Dataset entries:
Segment Open

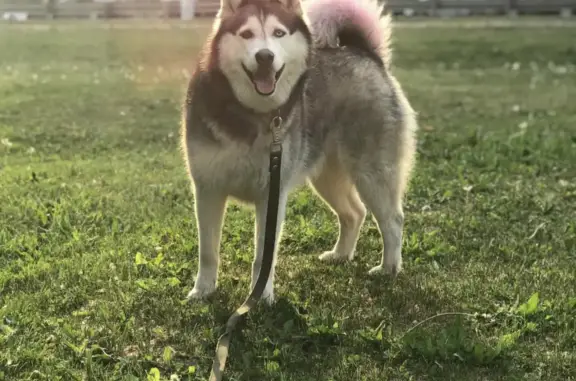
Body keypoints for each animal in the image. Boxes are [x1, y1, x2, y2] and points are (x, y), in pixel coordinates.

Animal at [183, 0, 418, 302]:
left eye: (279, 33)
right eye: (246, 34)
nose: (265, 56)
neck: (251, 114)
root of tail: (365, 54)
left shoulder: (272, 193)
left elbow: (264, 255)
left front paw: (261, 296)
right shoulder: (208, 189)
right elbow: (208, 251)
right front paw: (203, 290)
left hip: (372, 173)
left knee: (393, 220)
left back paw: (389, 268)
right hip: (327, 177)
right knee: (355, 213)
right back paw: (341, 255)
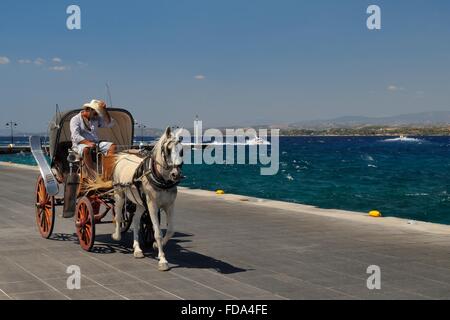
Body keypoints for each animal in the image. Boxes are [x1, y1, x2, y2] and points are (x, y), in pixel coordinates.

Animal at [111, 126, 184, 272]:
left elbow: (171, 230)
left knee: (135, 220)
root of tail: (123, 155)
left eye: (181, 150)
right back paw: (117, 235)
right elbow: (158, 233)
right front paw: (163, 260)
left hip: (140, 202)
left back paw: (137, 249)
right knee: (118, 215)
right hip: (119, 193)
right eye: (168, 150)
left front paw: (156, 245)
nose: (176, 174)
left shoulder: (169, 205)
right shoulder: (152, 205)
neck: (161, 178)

Segment Closed

Exercise requirements:
Nothing but the pictures is to be left out; repeat the data exactly.

Result of this exercise:
Body keypoints for each animal in the image. Boxes are [x1, y1, x2, y2] and points are (x, y), in pixel coordinates.

Animal at [183, 0, 418, 302]:
left eye: (279, 33)
right eye: (246, 34)
nose: (265, 56)
neck: (251, 114)
root of tail: (365, 54)
left shoulder: (272, 193)
left elbow: (264, 255)
left front paw: (261, 296)
right shoulder: (208, 189)
right elbow: (208, 251)
right front paw: (203, 290)
left hip: (372, 173)
left knee: (393, 220)
left back paw: (389, 268)
right hip: (327, 177)
right knee: (355, 213)
right back paw: (341, 255)
Body keypoints for each animal in the image. Boxes are [x1, y1, x2, y2] and points are (x, y), in pixel coordinates.

Animal at [111, 126, 184, 272]:
left elbow: (171, 230)
left knee: (135, 220)
root of tail: (123, 155)
left eye: (181, 150)
right back paw: (117, 235)
right elbow: (158, 233)
right front paw: (163, 260)
left hip: (140, 202)
left back paw: (137, 249)
right knee: (118, 215)
right hip: (119, 193)
right eye: (168, 150)
left front paw: (156, 245)
nose: (176, 174)
left shoulder: (169, 205)
right shoulder: (152, 205)
neck: (161, 178)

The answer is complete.